Friday, December 14, 2012

A Tiger, Tax And Magic



There is an accounting firm in St. Louis that seems determined to remain highlighted in the professional literature, and not in a good way. In 2008 the federal government sued Zerjav & Company P.C.  (Zerjav) to permanently ban it from the tax business. There are two Zerjav’s in the firm: the father “Frank” and the son “Tiger.” The father is the CPA. Tiger’s co-workers have called him “the magician” because the numbers on tax returns employees prepare are “magically” different after he reviews the return. I have known people like Tiger. One is soon headed to jail for tax fraud.
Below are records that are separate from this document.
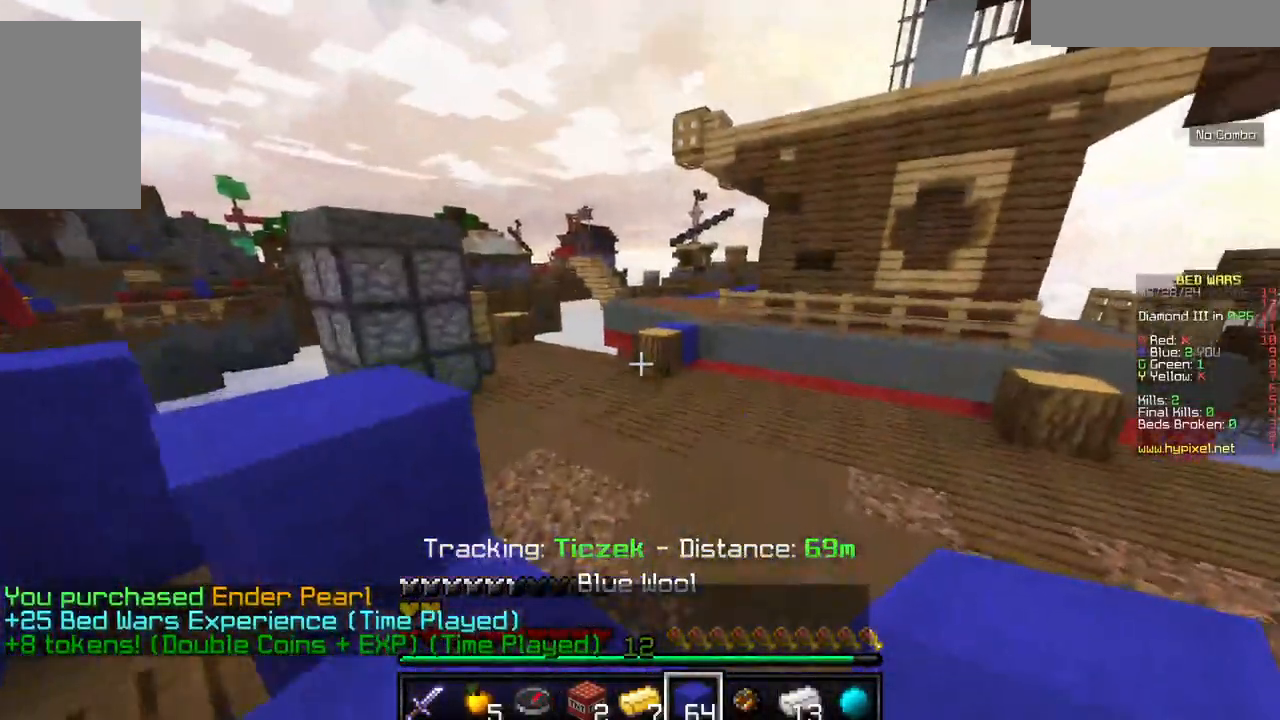
{"keys": ["w"], "mouse": [], "events": []}
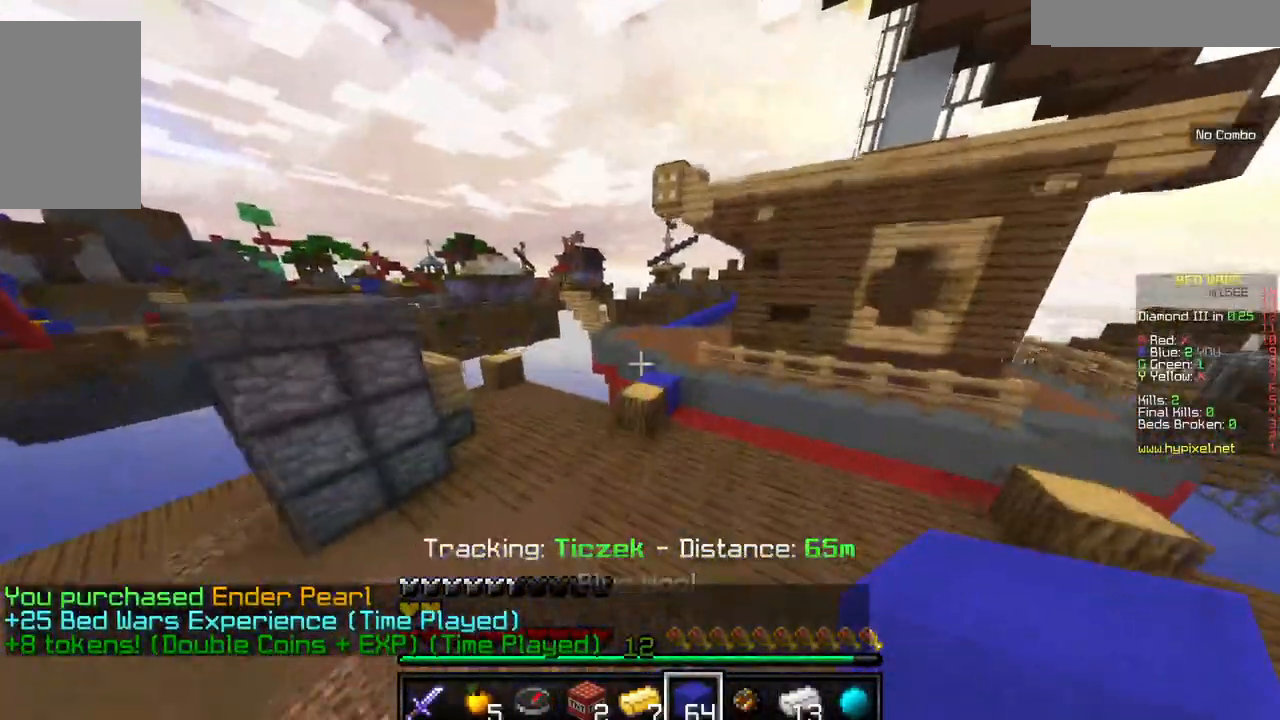
{"keys": ["w"], "mouse": [], "events": []}
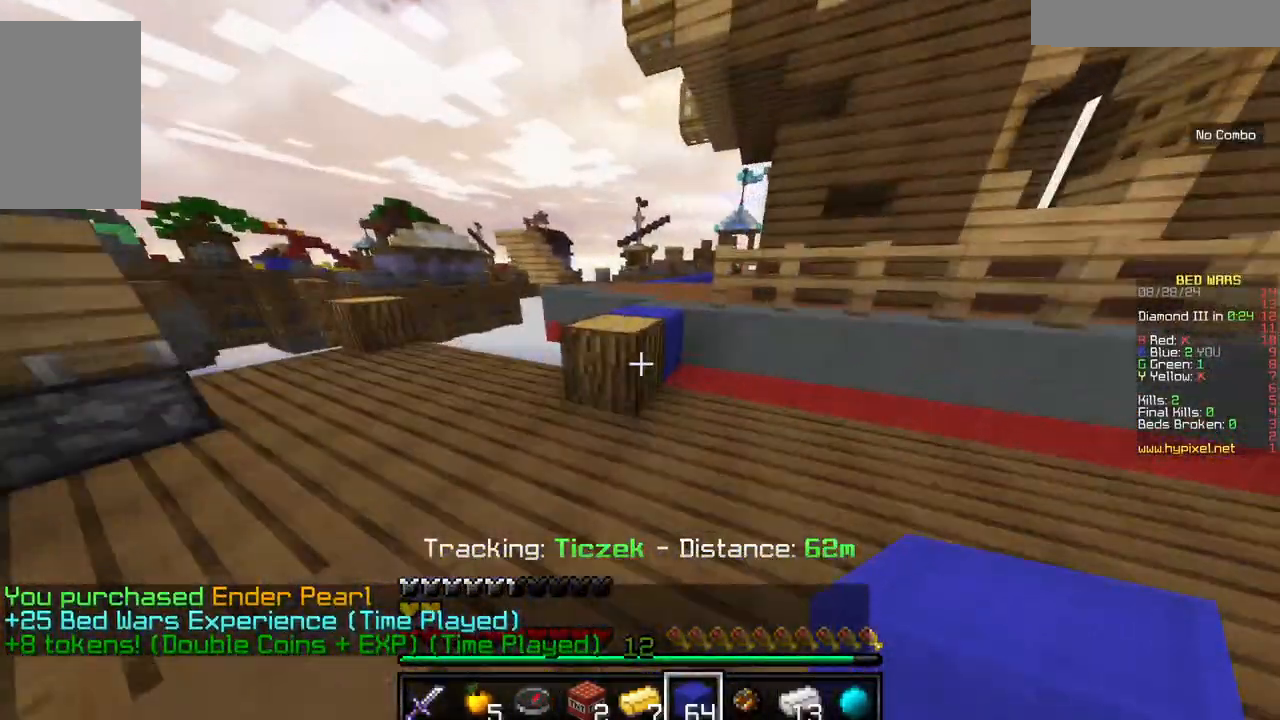
{"keys": ["w"], "mouse": [], "events": []}
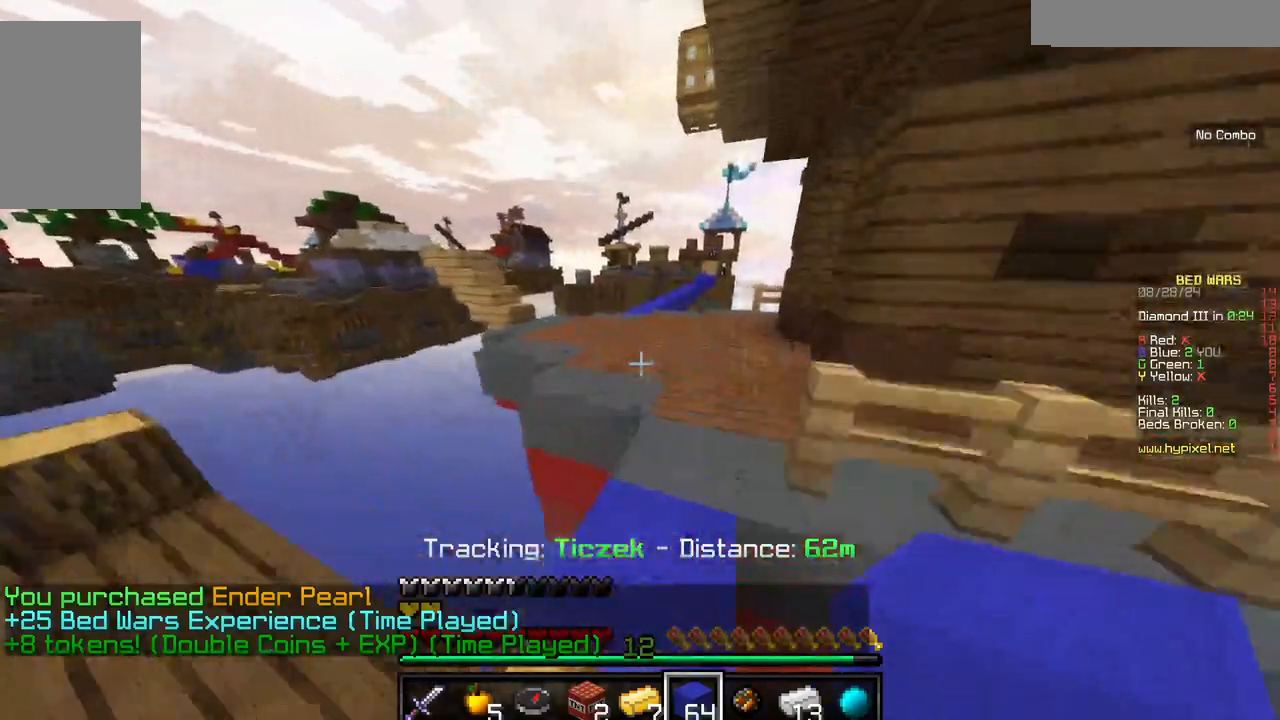
{"keys": ["w"], "mouse": [], "events": []}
The IRS must have gotten way ahead of itself with Zerjav, however, requesting but being denied a preliminary injunction. The government then reached a settlement in 2010 rather than prosecuting the case. Each side can claim victory in a settlement, of course, and the terms of this settlement were not especially harsh. Tiger was prohibited from preparing tax returns or giving tax advice for three years. His father was barred from certain conduct, including:

  • claiming business deductions for personal expenses
  • improperly deducting restaurant meals, child care or education expenses
  • claiming wage deductions for children, unless the children actually worked and the wages were reasonable
  • changing accounting records without informing the client

That is, the father was barred from doing things that CPAs are not allowed to do in the first place! The father manufactured deductions virtually out of thin air, but it must not have risen to the level of fraud. As a consequence, the father was permitted to continue his tax practice, although with oversight for a five-year period. 

Tiger could not prepare returns for a few years – but his father could. Really? One doesn’t have to be Houdini to figure an escape from that box.
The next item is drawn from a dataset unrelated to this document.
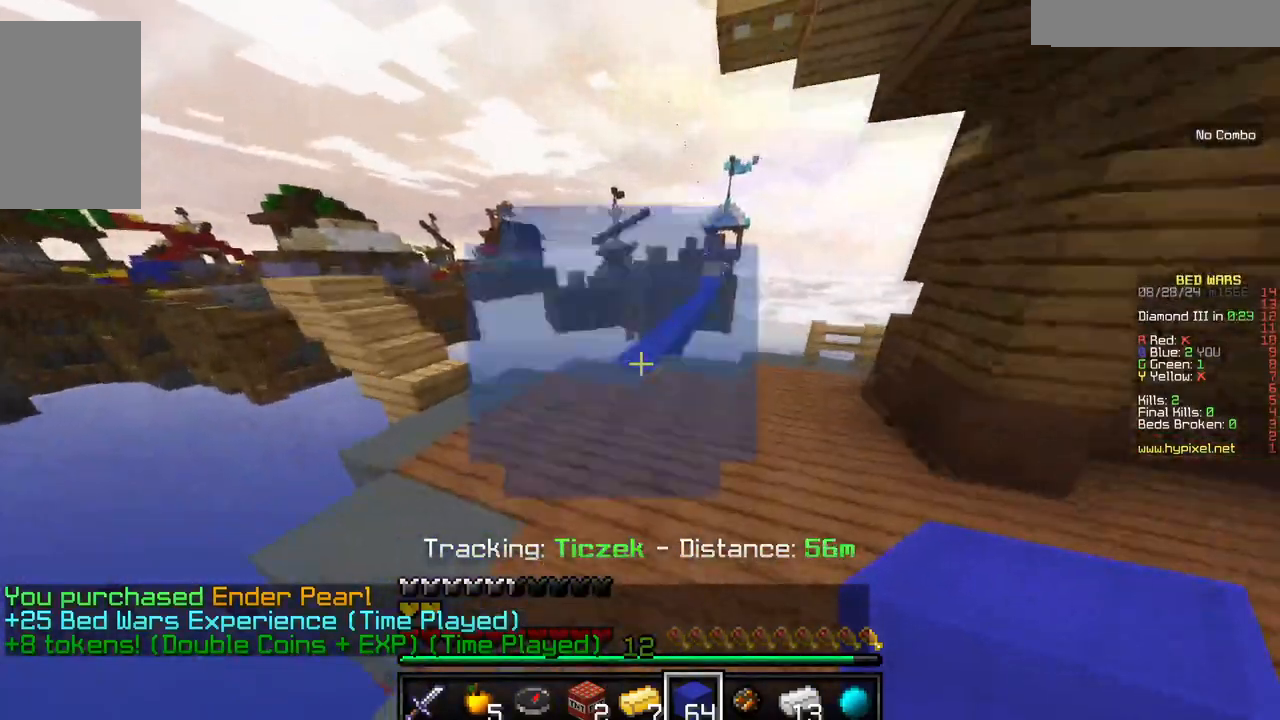
{"keys": ["a", "w"], "mouse": [], "events": [[334, "a", "down"]]}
Well, Tiger is back in the news. 

Last month the government filed an indictment alleging the following:

  • Tiger and his wife filed a fraudulent 2001 return showing taxable income of $43,124,whereas the correct income was $210,268
  • Tiger and his wife filed a fraudulent 2002 return showing taxable income of $14,053,whereas the correct income was $225,449
  • Tiger and his wife filed a fraudulent 2003 return showing taxable income of $23,627,whereas the correct income was $158,984
  • Tiger and his wife filed a fraudulent 2004 return showing taxable income of $149,415,whereas the correct income was $231,804

How did Tiger accomplish this sleight of hand? In each case, the government alleges that he altered QuickBooks to conceal his correct taxable income. The IRS issued its QuickBooks summons in 2011. Zerjav resisted but a District Court determined that Zerjav had to produce its electronic QuickBooks backup file.

Folks, this is fraud, and it will get one into HUGE problems with the IRS. Fraud brings in the Criminal Investigation Division of the IRS. These are the guys/gals who have badges and carry guns, and they have little to nothing to do with regular civil tax matters. If convicted, Tiger faces up to five years imprisonment and a $250,000 fine on each count.



Seems like Tiger’s magic may have run out.